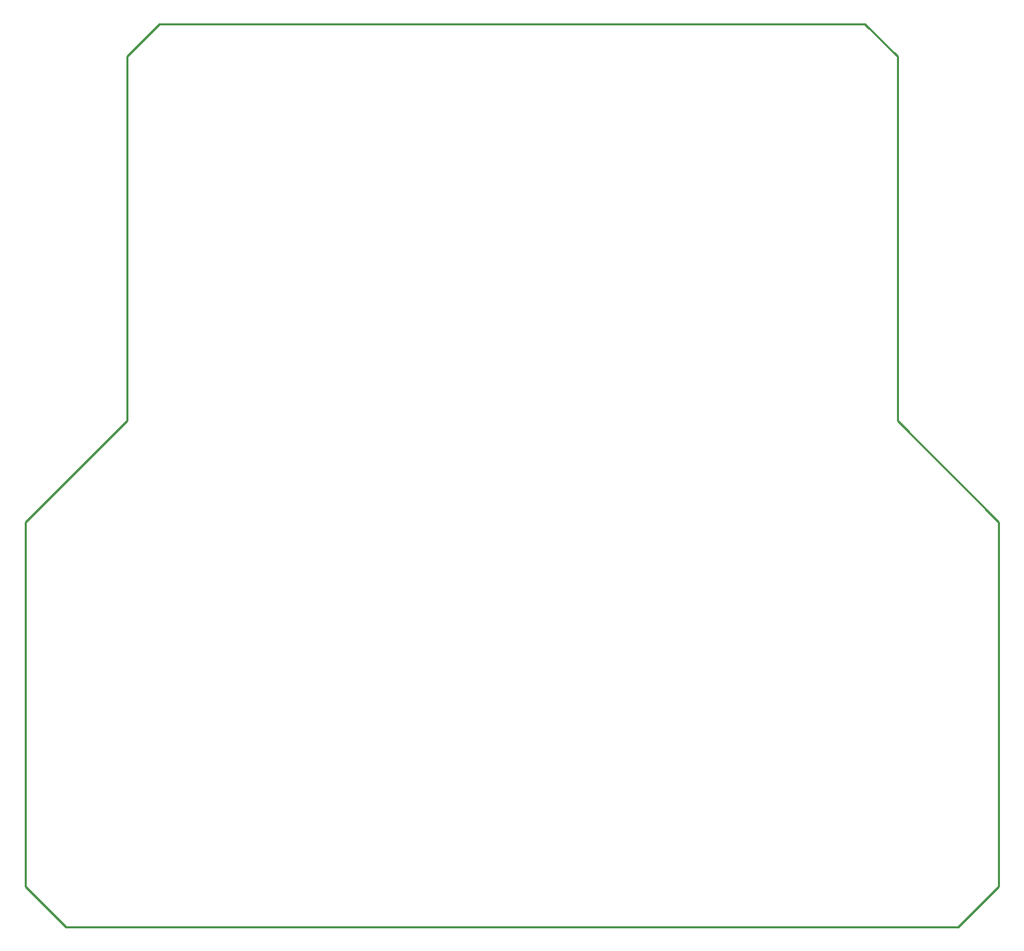
<source format=gko>
G04 Layer: BoardOutlineLayer*
G04 EasyEDA v6.5.48, 2025-04-04 07:46:01*
G04 4687ed6ded954ee48c47ff8f5e5d54f1,b35f8af89abf434ebf5b09c67136b050,10*
G04 Gerber Generator version 0.2*
G04 Scale: 100 percent, Rotated: No, Reflected: No *
G04 Dimensions in millimeters *
G04 leading zeros omitted , absolute positions ,4 integer and 5 decimal *
%FSLAX45Y45*%
%MOMM*%

%ADD10C,0.2540*%
D10*
X11750040Y500126D02*
G01*
X11750040Y500126D01*
X11249913Y0D01*
X249936Y0D01*
X249936Y0D01*
X-249936Y500126D01*
X-249936Y4999989D01*
X999997Y6249923D01*
X999997Y10750042D01*
X1400047Y11150092D01*
X5703824Y11150092D01*
X10099802Y11150092D01*
X10499852Y10750042D01*
X10499852Y6249923D01*
X11750040Y4999989D01*
X11750040Y500126D01*

%LPD*%
M02*

</source>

(Activity)
The lines to reproduce run from the one containing "X10499852Y10750042D01*" to the last line of the listing; print them exactly, including both ends.

(Your response)
X10499852Y10750042D01*
X10499852Y6249923D01*
X11750040Y4999989D01*
X11750040Y500126D01*

%LPD*%
M02*

</source>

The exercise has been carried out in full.